Adam bowed his head. ‘May I say farewell to Mary Furzey?’

‘Certainly not. You are to have no communication with her whatsoever.’

‘I am surprised’ – it was Grockleton now, he couldn’t resist it – ‘that you should even think of such a thing.’

‘Well.’ Adam sighed. Then he looked at Grockleton sadly, though without malice. ‘You have never done such a thing.’

There was silence in the room. The claw did not move. Perhaps the prior might have stooped forward a little lower over the dark old table. The abbot’s face was a mask as he gazed carefully into the middle distance. So Brother Adam did not guess that in the abbot’s secret book there was a notation concerning John of Grockleton and a woman, and a child. But that had been in another monastery, far away in the north, a long time ago.

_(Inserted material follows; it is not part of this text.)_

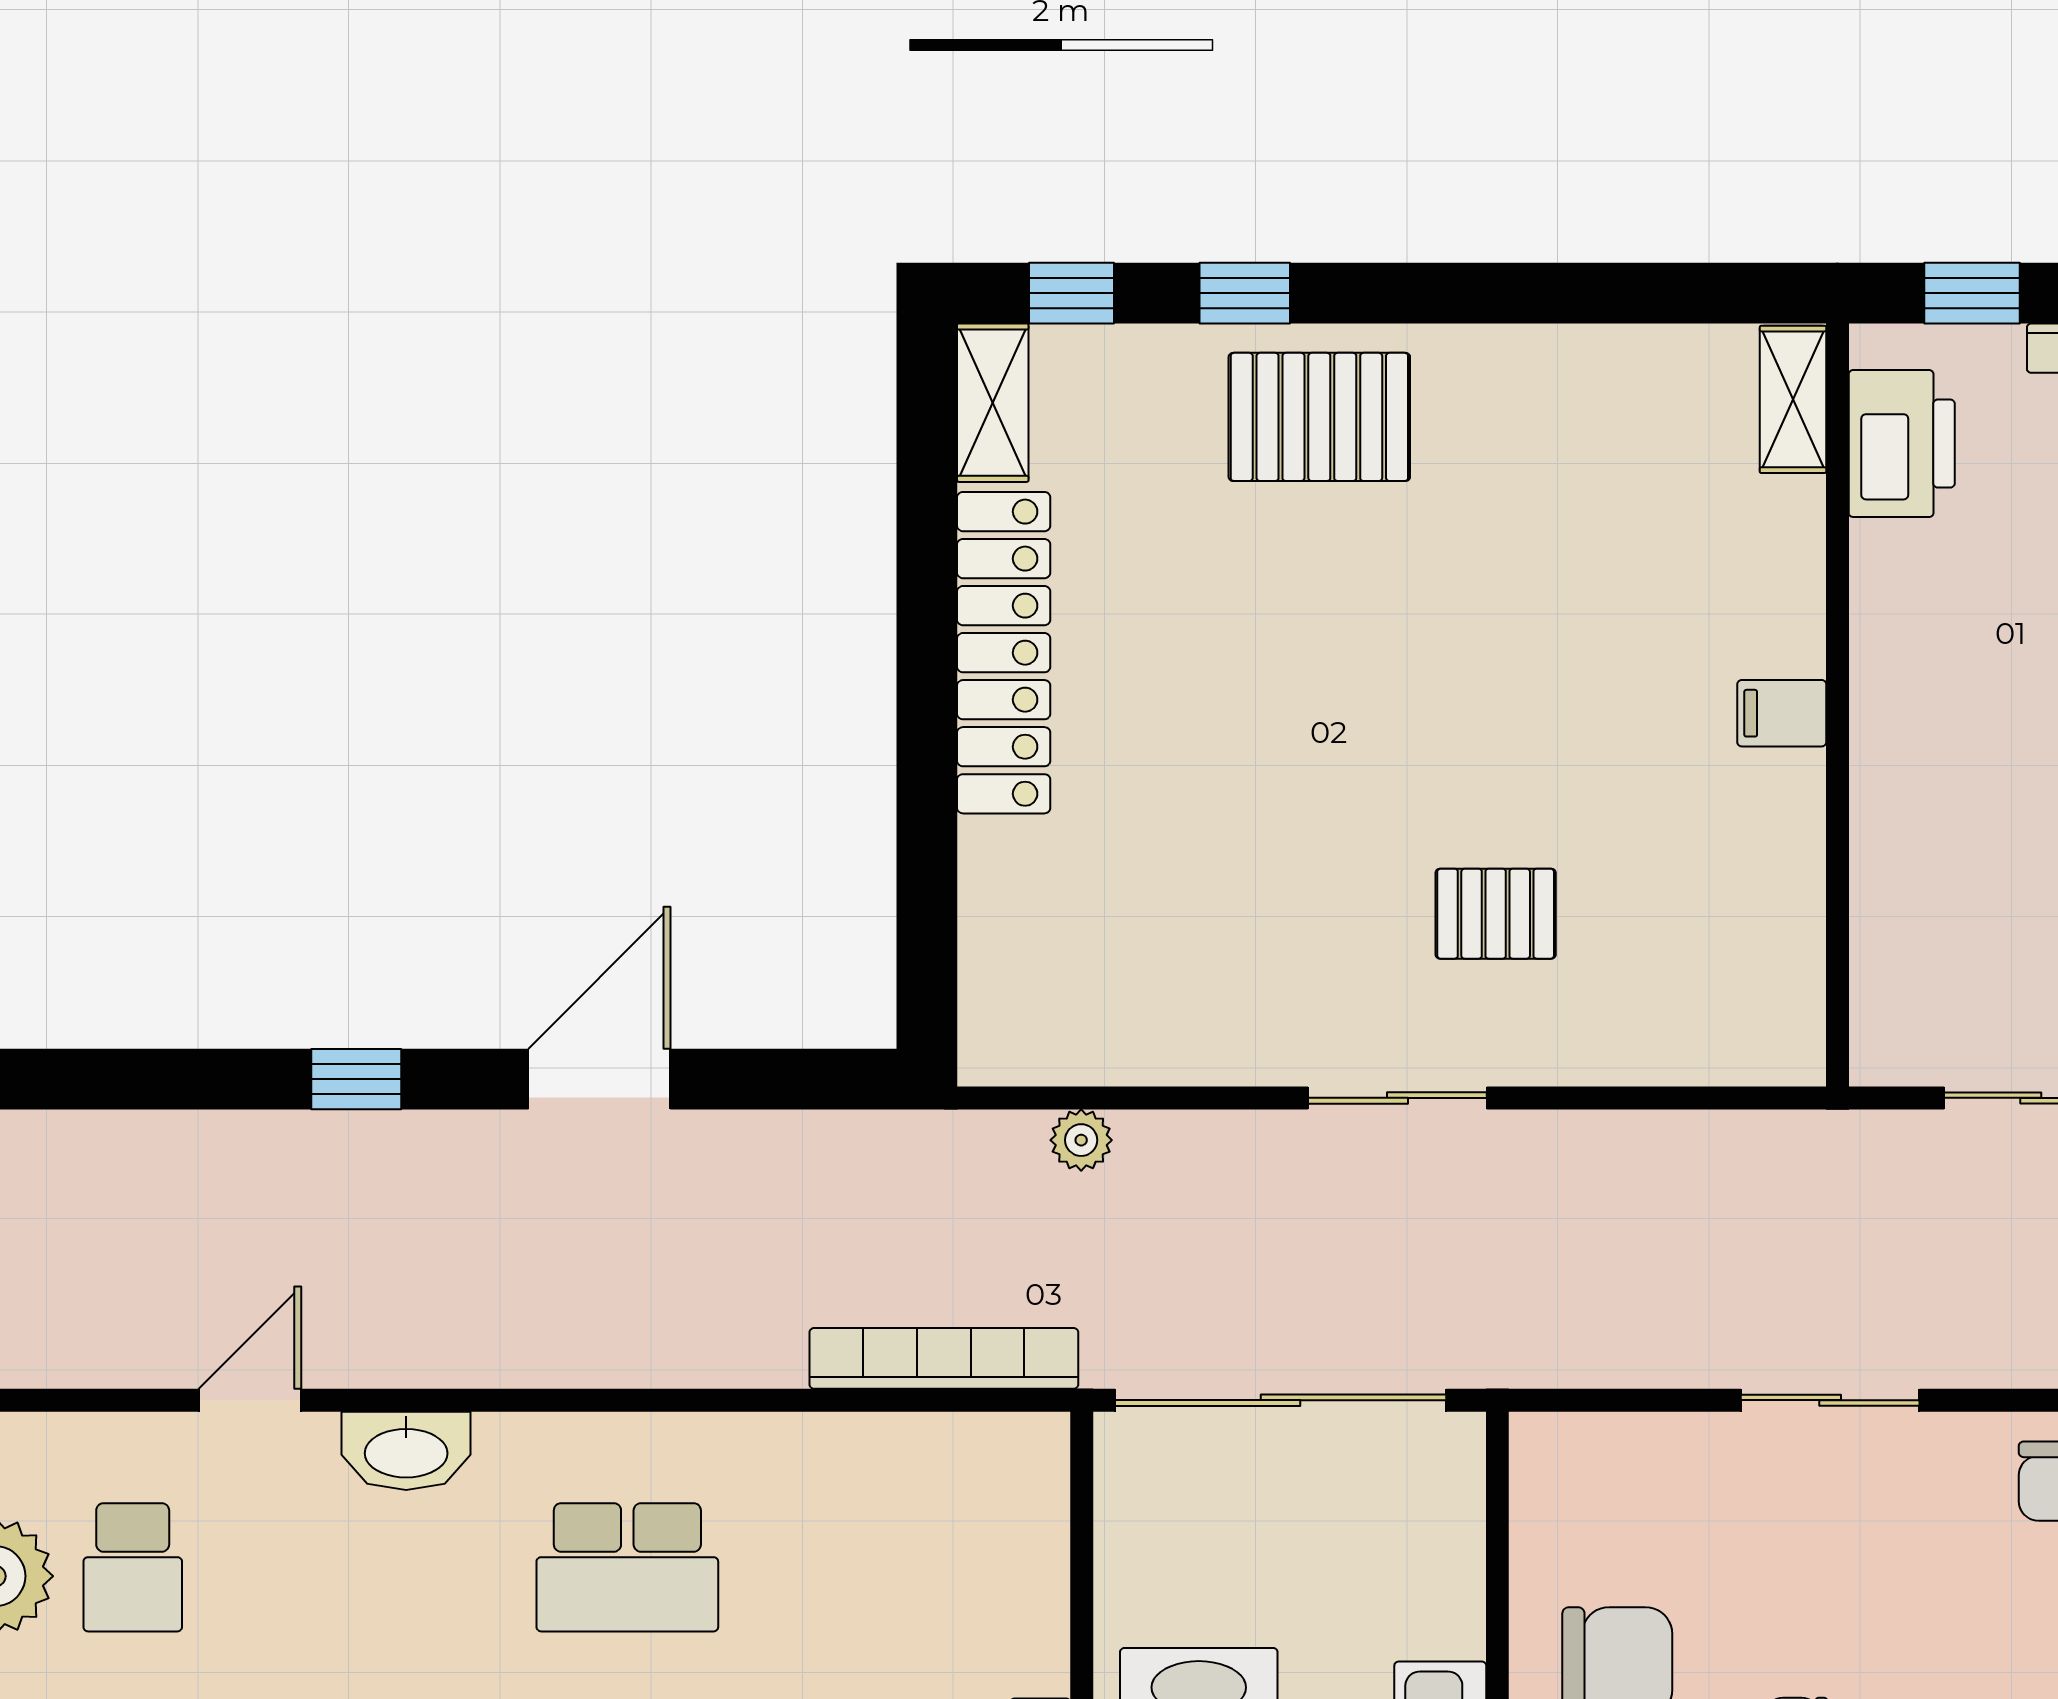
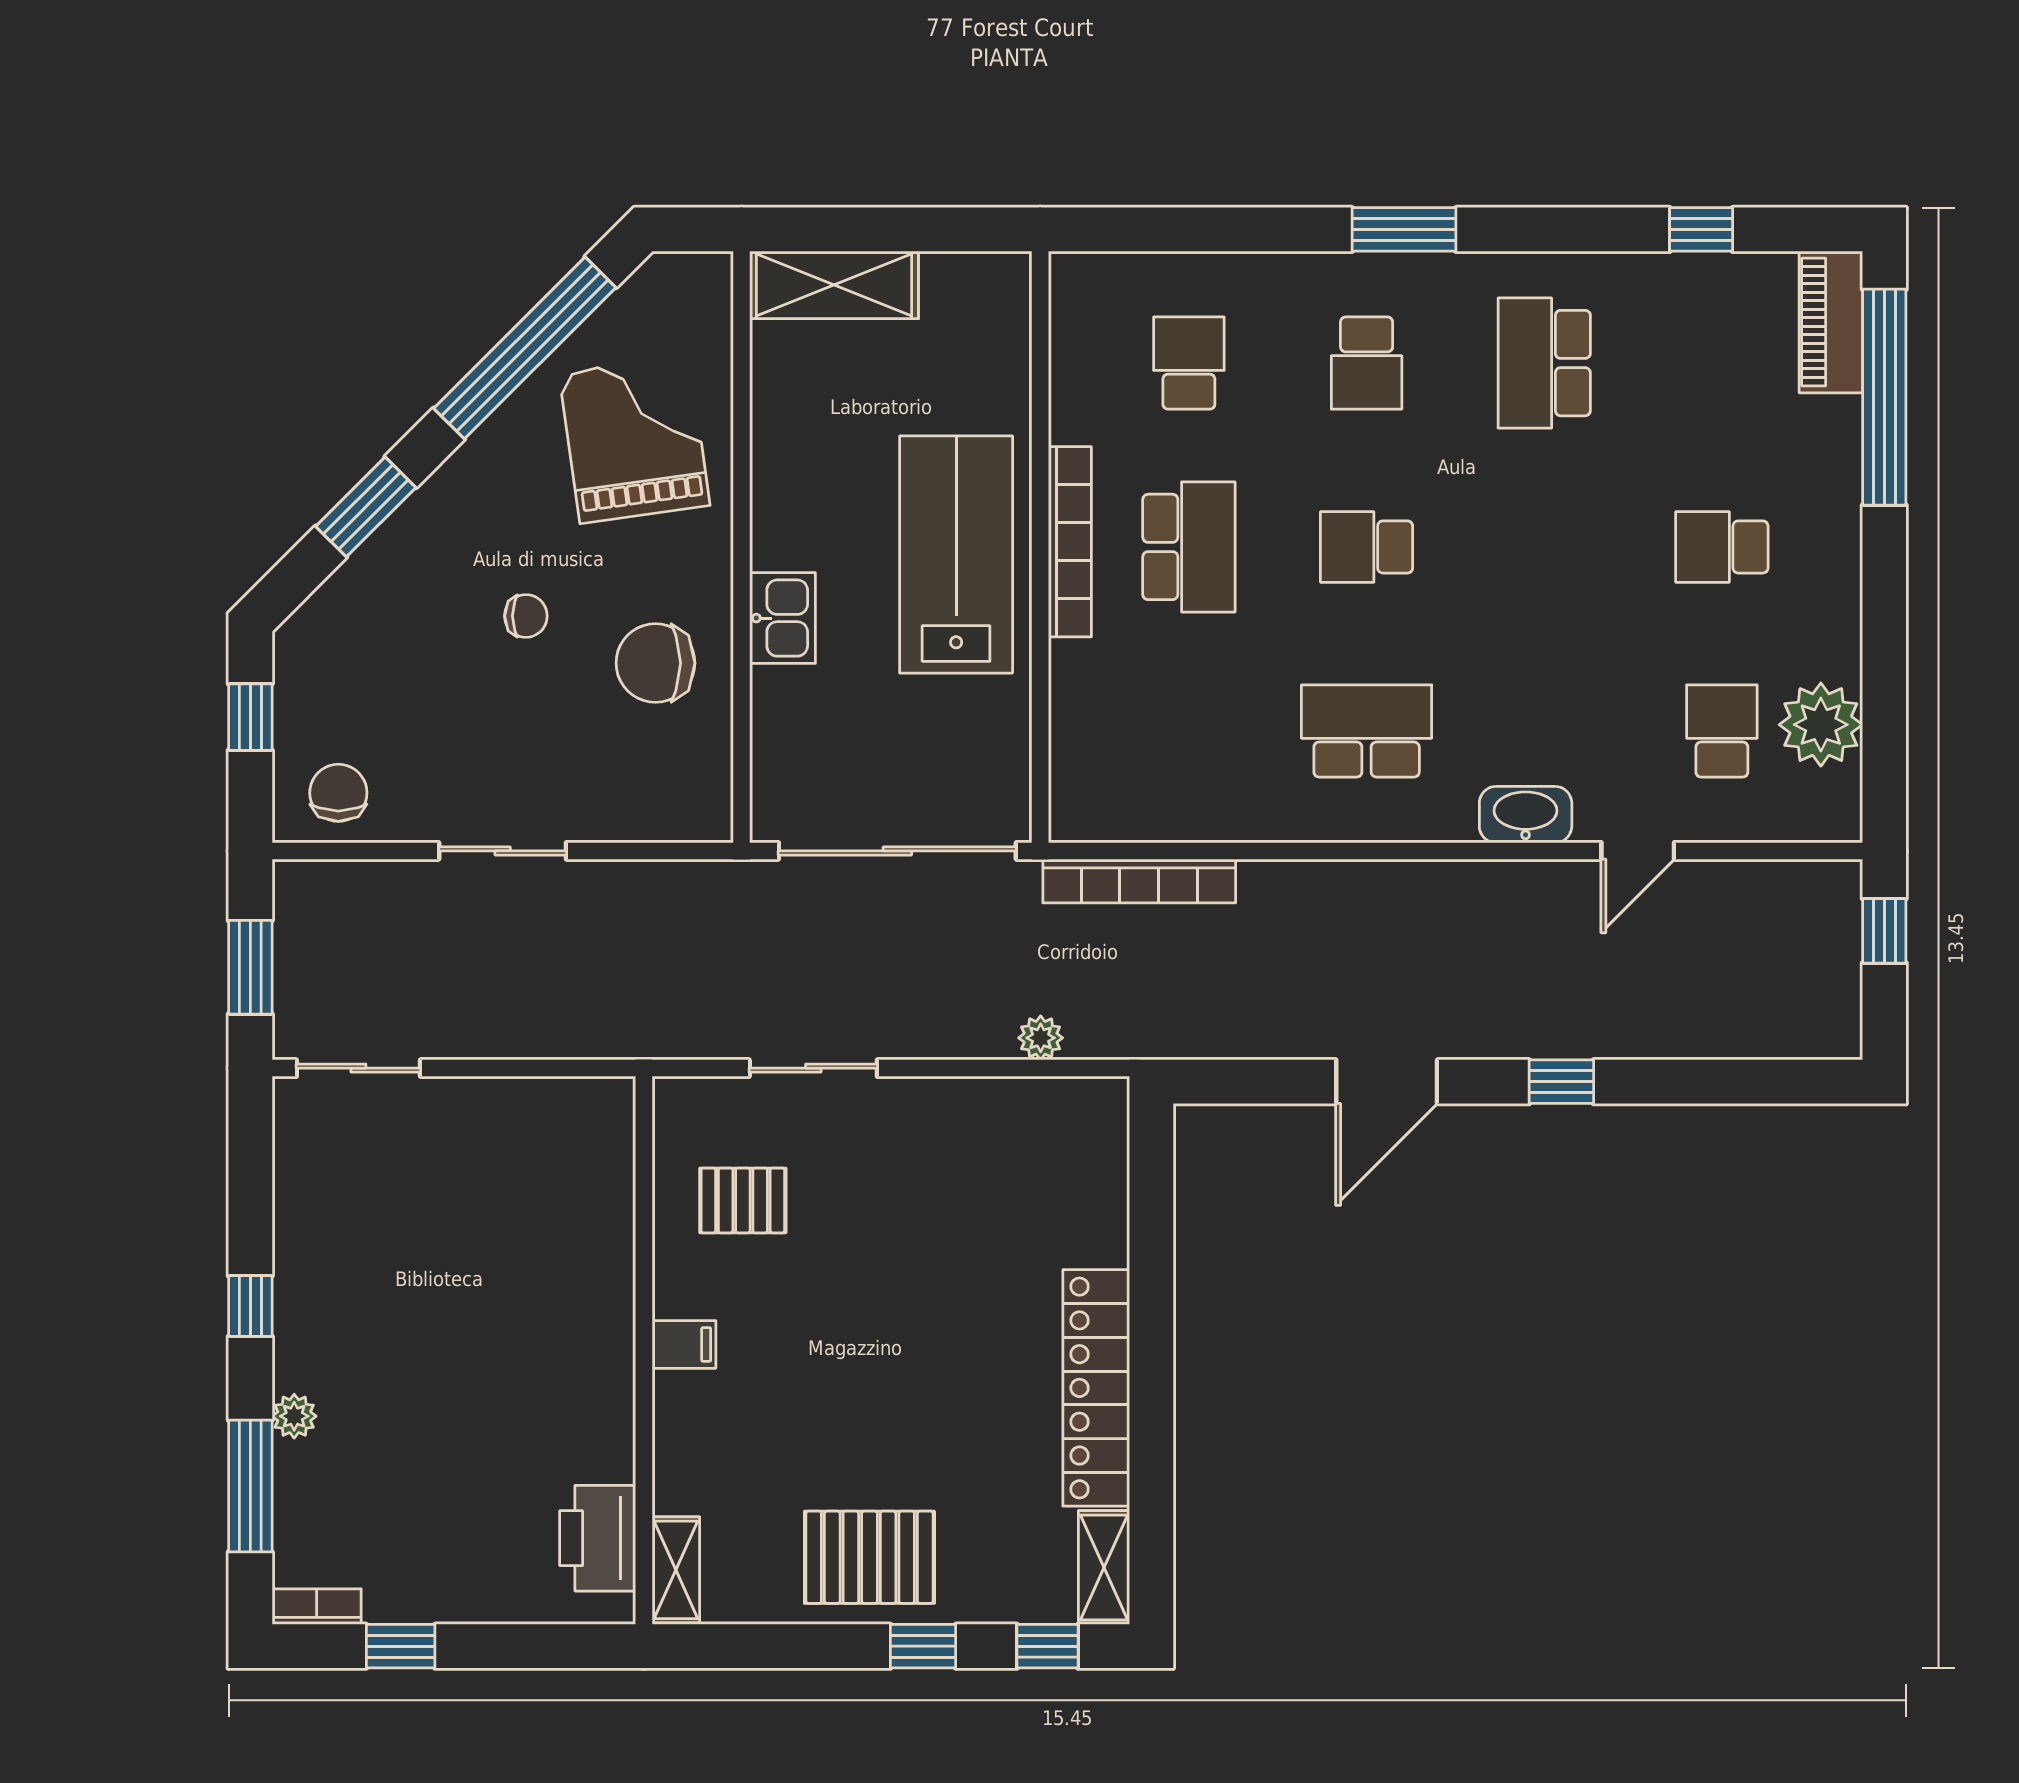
shelving: (1793, 399) -> (676, 1570), moved
printer: (1902, 444) -> (598, 1538), moved
wall: (1837, 705) -> (644, 1350), moved
filing cabinet: (1782, 713) -> (684, 1344), moved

After he had gone the abbot asked: ‘He doesn’t know she’s pregnant, does he?’

‘No.’

‘Better he shouldn’t.’

‘Quite.’ Grockleton nodded.

‘Oh dear.’ The abbot sighed. ‘We are none of us safe from falling, as you know,’ he added meaningfully.

‘I know.’

‘I want him given two pairs of new shoes,’ the abbot added firmly, ‘before he goes.’

It was not quite noon when Brother Adam and John of Grockleton, accompanied by one lay brother, rode slowly out of the abbey and up the track that led to Beaulieu Heath.

As he rode, Adam noticed the small trees that crowned the slope opposite the abbey. The salt sea breeze from the south-west had not bent them, but shaped the tops so that they all looked as if they had been shaved down that side; and they flowered towards the north-east. It was a common sight in the coastal parts of the Forest.

White clouds were scudding over the tranquil, sunlit abbey behind them and, as they crested the little ridge, Adam felt the sharp salt breeze full upon his face.